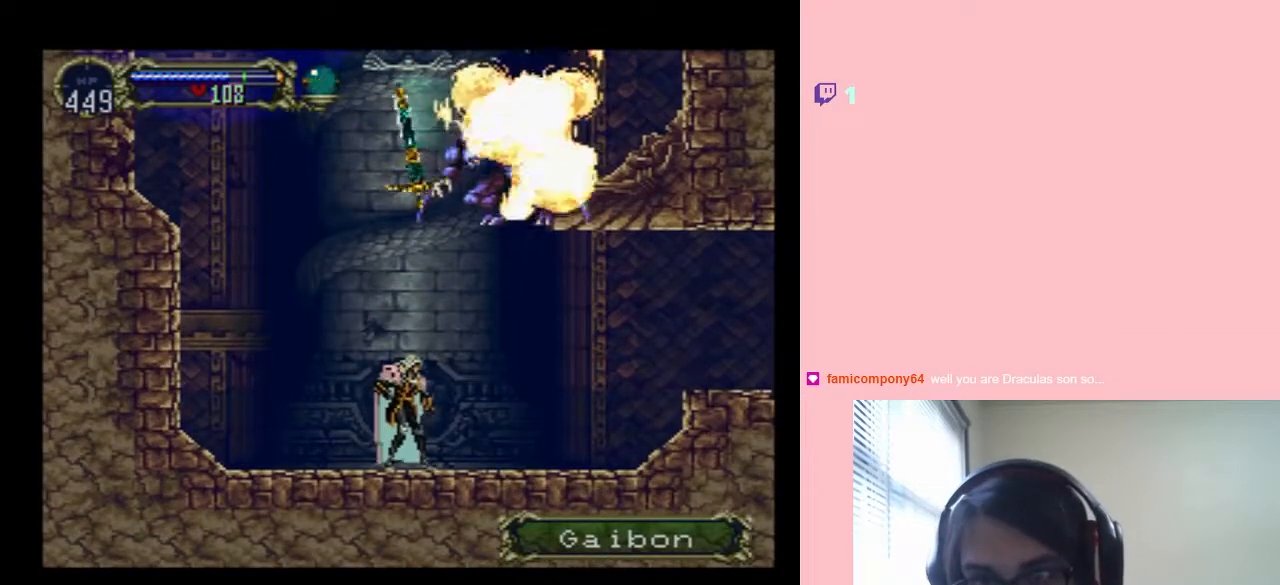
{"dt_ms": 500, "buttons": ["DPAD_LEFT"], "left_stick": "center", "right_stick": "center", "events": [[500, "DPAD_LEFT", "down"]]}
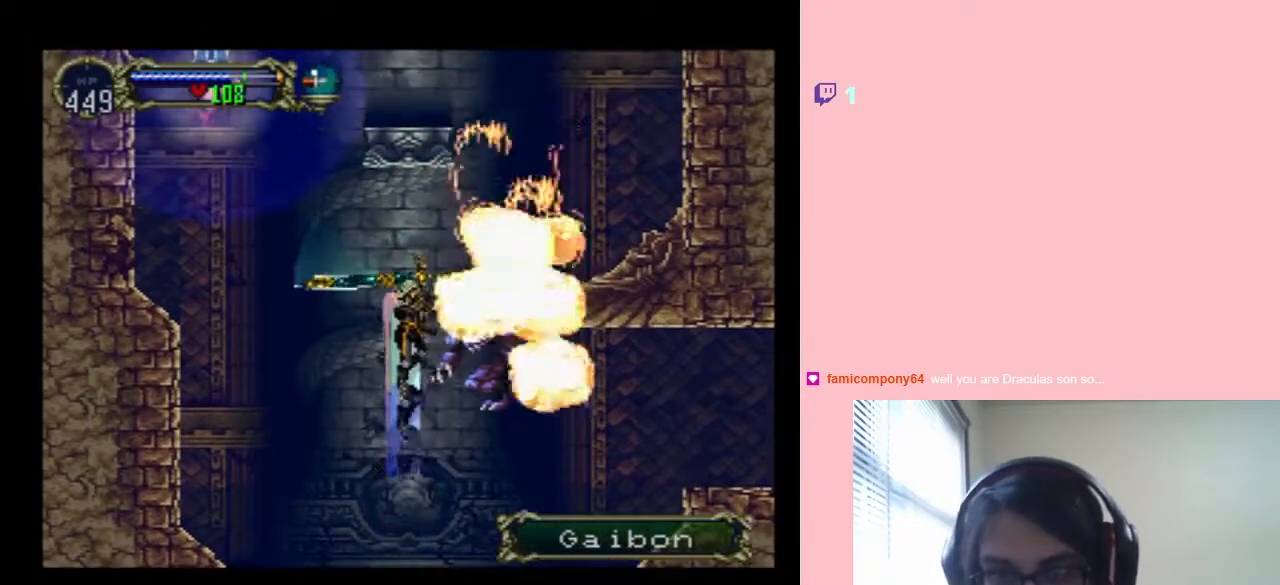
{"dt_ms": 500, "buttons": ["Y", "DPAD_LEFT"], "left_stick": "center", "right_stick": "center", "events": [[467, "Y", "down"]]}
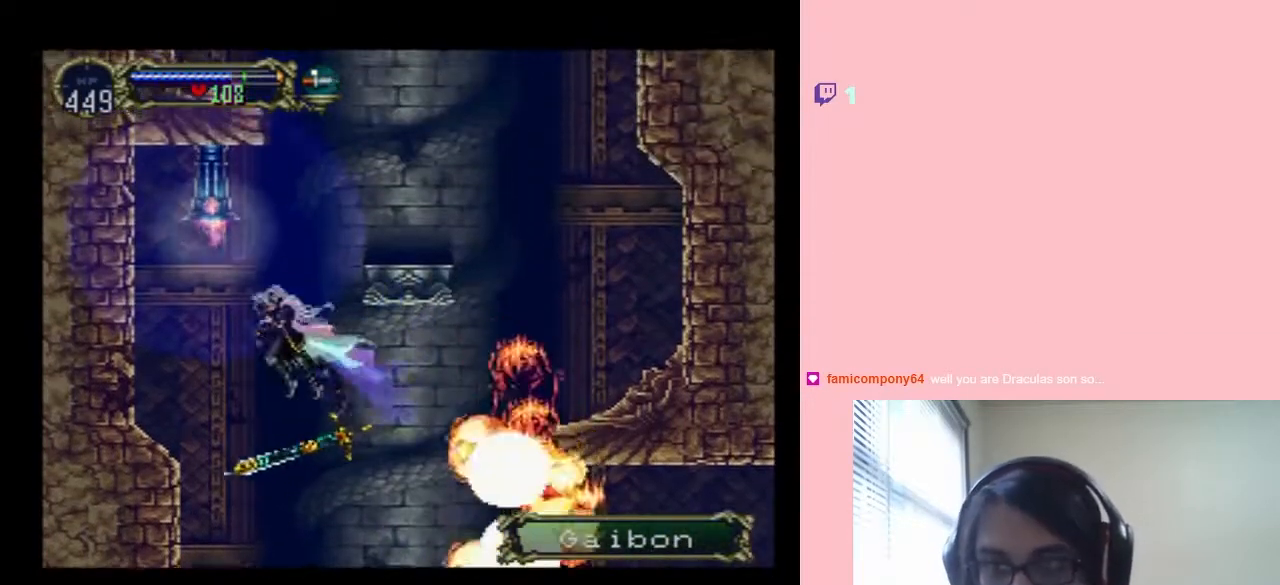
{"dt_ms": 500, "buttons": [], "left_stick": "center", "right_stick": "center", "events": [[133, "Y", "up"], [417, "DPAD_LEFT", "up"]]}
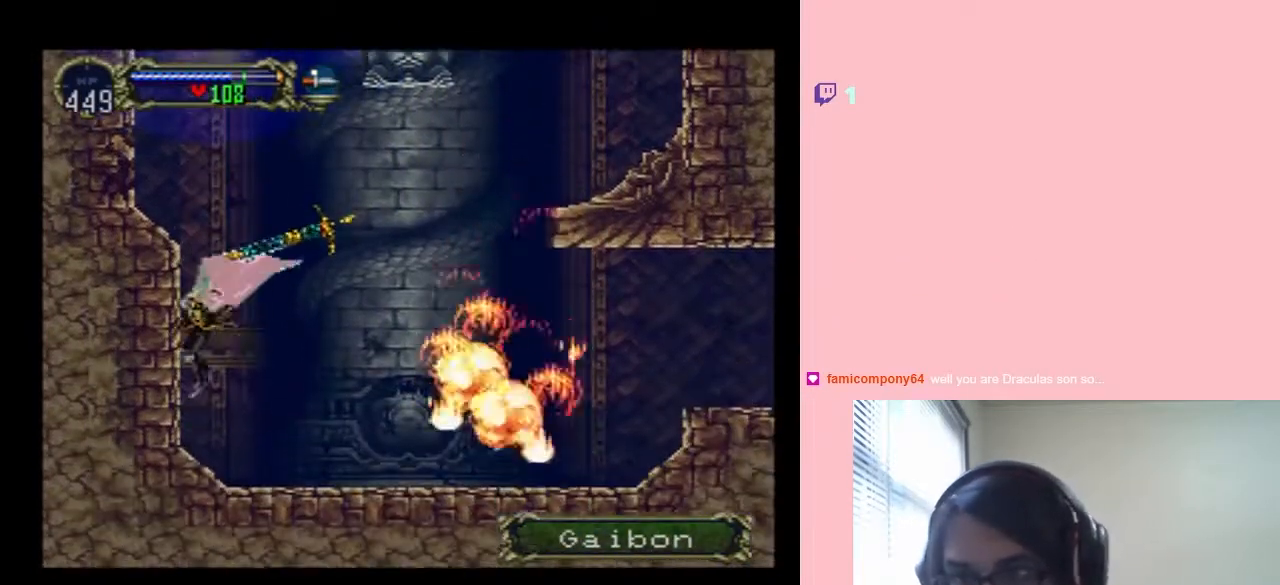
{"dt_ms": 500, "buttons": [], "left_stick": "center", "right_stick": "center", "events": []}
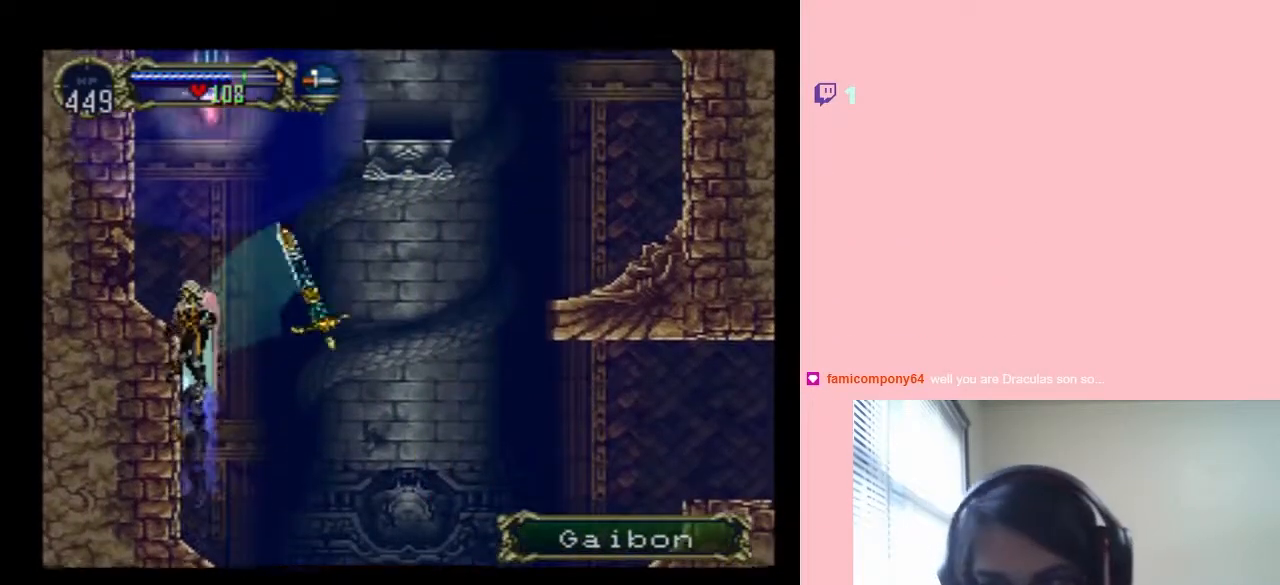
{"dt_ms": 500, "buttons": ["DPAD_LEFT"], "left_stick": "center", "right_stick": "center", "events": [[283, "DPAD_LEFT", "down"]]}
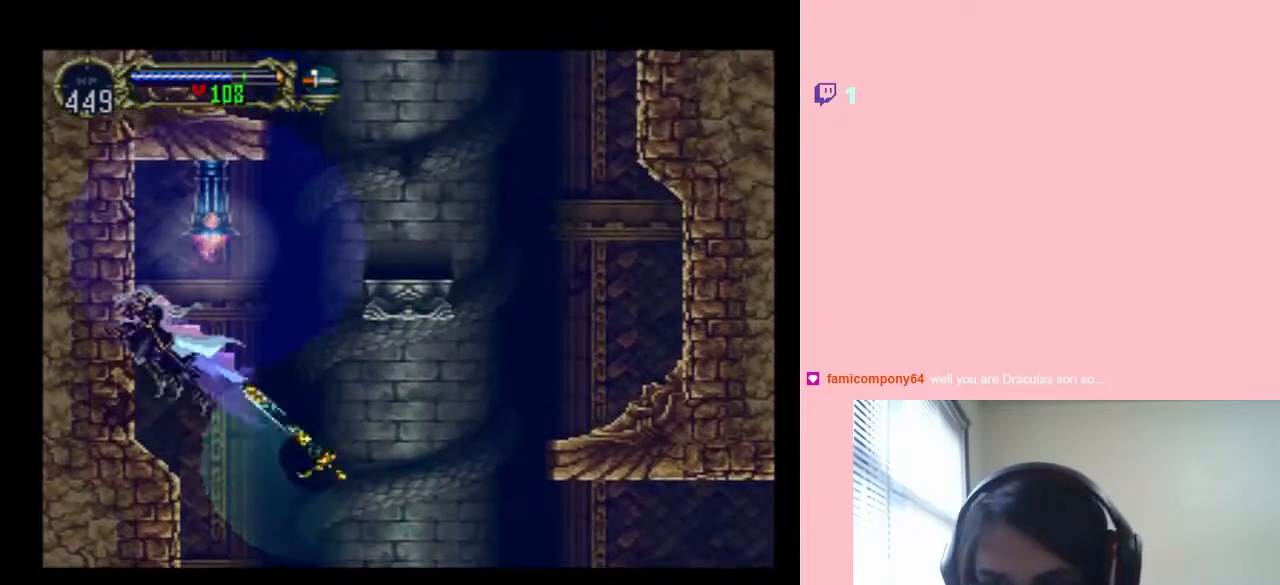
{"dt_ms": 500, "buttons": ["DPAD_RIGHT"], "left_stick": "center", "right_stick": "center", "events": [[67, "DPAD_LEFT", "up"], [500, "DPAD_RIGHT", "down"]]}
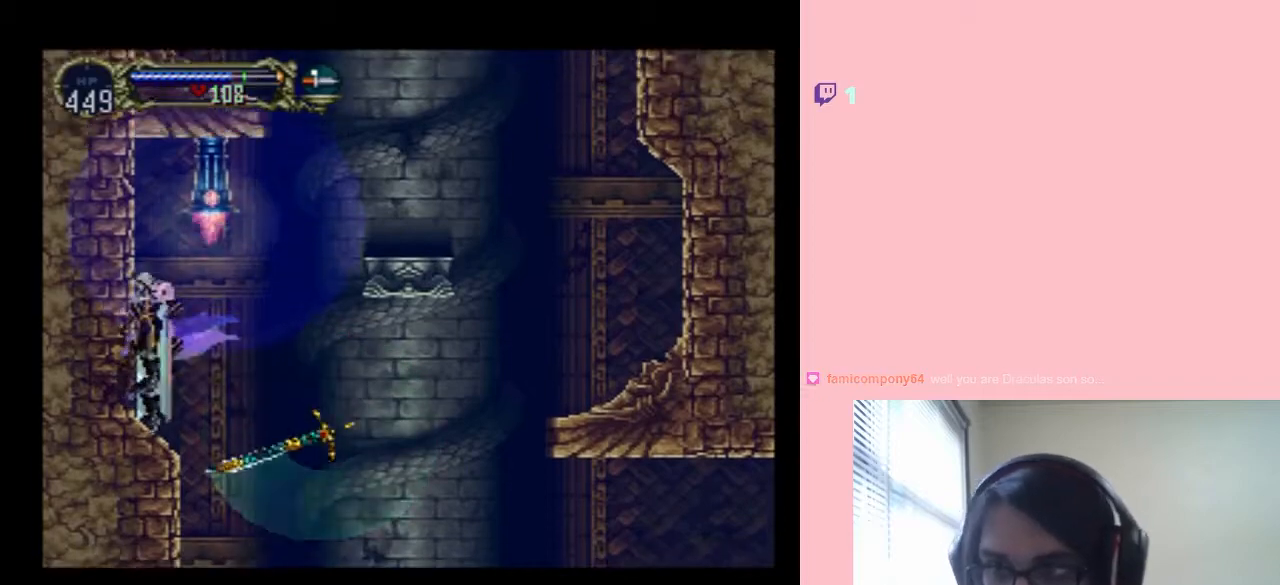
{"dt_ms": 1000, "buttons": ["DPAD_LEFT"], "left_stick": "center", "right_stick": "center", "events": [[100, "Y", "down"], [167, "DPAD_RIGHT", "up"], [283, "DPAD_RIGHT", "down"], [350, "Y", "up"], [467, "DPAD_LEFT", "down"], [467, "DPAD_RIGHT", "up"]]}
──────────
Repeat the listing above word for word, omitting the pictures.

◆ **Written answer**
{"dt_ms": 500, "buttons": ["DPAD_LEFT"], "left_stick": "center", "right_stick": "center", "events": [[500, "DPAD_LEFT", "down"]]}
{"dt_ms": 500, "buttons": ["Y", "DPAD_LEFT"], "left_stick": "center", "right_stick": "center", "events": [[467, "Y", "down"]]}
{"dt_ms": 500, "buttons": [], "left_stick": "center", "right_stick": "center", "events": [[133, "Y", "up"], [417, "DPAD_LEFT", "up"]]}
{"dt_ms": 500, "buttons": [], "left_stick": "center", "right_stick": "center", "events": []}
{"dt_ms": 500, "buttons": ["DPAD_LEFT"], "left_stick": "center", "right_stick": "center", "events": [[283, "DPAD_LEFT", "down"]]}
{"dt_ms": 500, "buttons": ["DPAD_RIGHT"], "left_stick": "center", "right_stick": "center", "events": [[67, "DPAD_LEFT", "up"], [500, "DPAD_RIGHT", "down"]]}
{"dt_ms": 1000, "buttons": ["DPAD_LEFT"], "left_stick": "center", "right_stick": "center", "events": [[100, "Y", "down"], [167, "DPAD_RIGHT", "up"], [283, "DPAD_RIGHT", "down"], [350, "Y", "up"], [467, "DPAD_LEFT", "down"], [467, "DPAD_RIGHT", "up"]]}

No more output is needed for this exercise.